[PROVIDED MATERIAL]
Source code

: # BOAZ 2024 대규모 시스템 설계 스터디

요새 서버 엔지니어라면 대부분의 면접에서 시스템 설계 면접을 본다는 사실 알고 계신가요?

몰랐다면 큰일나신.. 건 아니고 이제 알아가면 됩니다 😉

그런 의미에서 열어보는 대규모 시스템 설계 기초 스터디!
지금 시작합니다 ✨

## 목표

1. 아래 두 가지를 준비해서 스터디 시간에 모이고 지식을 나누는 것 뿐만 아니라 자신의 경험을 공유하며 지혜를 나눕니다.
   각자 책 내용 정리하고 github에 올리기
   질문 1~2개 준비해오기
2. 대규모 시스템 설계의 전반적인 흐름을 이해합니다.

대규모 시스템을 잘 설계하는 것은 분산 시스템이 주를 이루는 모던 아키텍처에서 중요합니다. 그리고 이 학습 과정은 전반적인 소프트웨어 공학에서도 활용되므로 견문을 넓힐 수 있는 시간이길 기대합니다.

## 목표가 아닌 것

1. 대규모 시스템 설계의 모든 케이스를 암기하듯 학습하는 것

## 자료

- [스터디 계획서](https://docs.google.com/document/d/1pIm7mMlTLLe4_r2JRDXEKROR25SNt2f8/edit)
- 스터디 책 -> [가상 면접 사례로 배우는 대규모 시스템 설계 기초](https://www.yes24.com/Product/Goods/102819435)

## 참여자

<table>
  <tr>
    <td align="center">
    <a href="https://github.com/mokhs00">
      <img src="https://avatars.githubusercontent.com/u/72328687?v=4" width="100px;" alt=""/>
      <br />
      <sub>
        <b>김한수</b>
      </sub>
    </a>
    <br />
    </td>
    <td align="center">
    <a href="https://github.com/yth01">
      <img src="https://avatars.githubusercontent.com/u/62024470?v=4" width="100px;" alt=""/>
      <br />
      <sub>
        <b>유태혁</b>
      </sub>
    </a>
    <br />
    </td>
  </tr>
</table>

[TO DO] Reproduce the listing above, swapping each occurrence of "스터디" for "세미나" and keeping every other character unchanged.

[WORKED SOLUTION]
Source code

: # BOAZ 2024 대규모 시스템 설계 세미나

요새 서버 엔지니어라면 대부분의 면접에서 시스템 설계 면접을 본다는 사실 알고 계신가요?

몰랐다면 큰일나신.. 건 아니고 이제 알아가면 됩니다 😉

그런 의미에서 열어보는 대규모 시스템 설계 기초 세미나!
지금 시작합니다 ✨

## 목표

1. 아래 두 가지를 준비해서 세미나 시간에 모이고 지식을 나누는 것 뿐만 아니라 자신의 경험을 공유하며 지혜를 나눕니다.
   각자 책 내용 정리하고 github에 올리기
   질문 1~2개 준비해오기
2. 대규모 시스템 설계의 전반적인 흐름을 이해합니다.

대규모 시스템을 잘 설계하는 것은 분산 시스템이 주를 이루는 모던 아키텍처에서 중요합니다. 그리고 이 학습 과정은 전반적인 소프트웨어 공학에서도 활용되므로 견문을 넓힐 수 있는 시간이길 기대합니다.

## 목표가 아닌 것

1. 대규모 시스템 설계의 모든 케이스를 암기하듯 학습하는 것

## 자료

- [세미나 계획서](https://docs.google.com/document/d/1pIm7mMlTLLe4_r2JRDXEKROR25SNt2f8/edit)
- 세미나 책 -> [가상 면접 사례로 배우는 대규모 시스템 설계 기초](https://www.yes24.com/Product/Goods/102819435)

## 참여자

<table>
  <tr>
    <td align="center">
    <a href="https://github.com/mokhs00">
      <img src="https://avatars.githubusercontent.com/u/72328687?v=4" width="100px;" alt=""/>
      <br />
      <sub>
        <b>김한수</b>
      </sub>
    </a>
    <br />
    </td>
    <td align="center">
    <a href="https://github.com/yth01">
      <img src="https://avatars.githubusercontent.com/u/62024470?v=4" width="100px;" alt=""/>
      <br />
      <sub>
        <b>유태혁</b>
      </sub>
    </a>
    <br />
    </td>
  </tr>
</table>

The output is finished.